Antenna radiation is either horizontally or vertically polarized. Mobile 2-way radio radiation is almost always vertically polarized. Mobile-to-mobile, station-to-station or mobile-to-station radiation polarization should be matched. If everybody else on the frequency and/or band has vertically polarized antennas, you should too, unless maximum performance is not important.

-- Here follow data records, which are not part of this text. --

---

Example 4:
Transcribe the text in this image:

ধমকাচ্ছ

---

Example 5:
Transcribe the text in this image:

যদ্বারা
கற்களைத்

There is often confusion with regards to antenna installations when it comes to the rule of thumb regarding antenna length. In almost every case, a physically longer antenna mounted in the SAME location will return increased bandwidth and performance. However, that idea can be literally destroyed by someone who throws the "maximum height" wrench into the gears. If you are limited to 3-feet for whatever reason, that does not mean that you can/should install a 5-foor antenna and angle it at 40-degrees in order to keep the over all height at or below the 3-foot established height limitation. You will have more antenna length but you will no longer be vertically polarized. Furthermore, the relative position of the antenna to the ground plane may make it impossible to tune and for sure, will throw the ground-wave propagation pattern into the twilight zone. Long story short … do not try to compensate for height restrictions using angle adjustments that are greater than 15-degrees from vertical. But keep in mind, even at 15-degrees there will be changes in the propagation characteristics of the antenna, even if somewhat tolerable.

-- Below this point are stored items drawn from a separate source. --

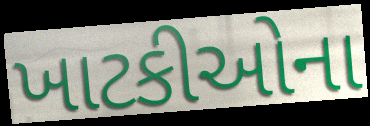
ખાટકીઓના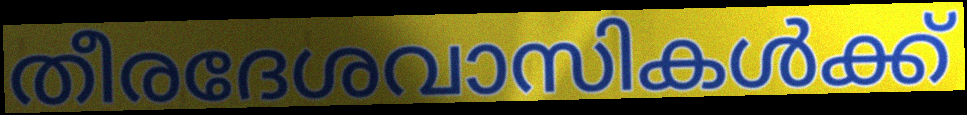
തീരദേശവാസികൾക്ക്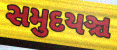
સમુદયઞ્ચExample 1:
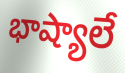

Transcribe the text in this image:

భాష్యాలే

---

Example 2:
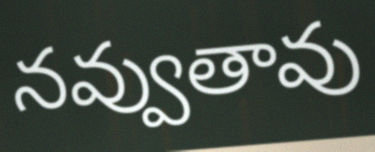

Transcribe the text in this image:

నవ్వుతావు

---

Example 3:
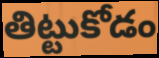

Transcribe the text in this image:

On occasion we hear people talking about seeing big trucks in the truckstops with their antenna(s) tilted forward. In most cases, drivers do this for two reasons. First of all, inasmuch as most of their driving is done between 55 and 75 miles per hour, their antennas are exposed to constant wind-drag during their periods of most use. So they tilt them slightly forward in order to have them as close to vertical as they can while at highway speeds. A second reason has to do with State and/or Federal height restrictions. Many of the mandatory weigh stations have a laser beam apparatus set at the maximum allowable height and they monitor every truck that pulls through the weigh station. If any parts of the truck, including the antenna tips, break the beam they will receive a fine for exceeding the maximum allowable height. So, some things that apply to Semi's do not apply to other vehicles. In many cases, because of the constant high speeds, a driver might replace 4-foot antennas with 5-foot antennas and increase the forward tilt enough to slip under the lasers. Again, they can get away with this because of the speed related wind drag and also the greater arc realized when the antennas physical length increases.
If you expect to experience maximum performance from any mobile, 2-way radio communications set-up, keep the antennas as vertical as possible.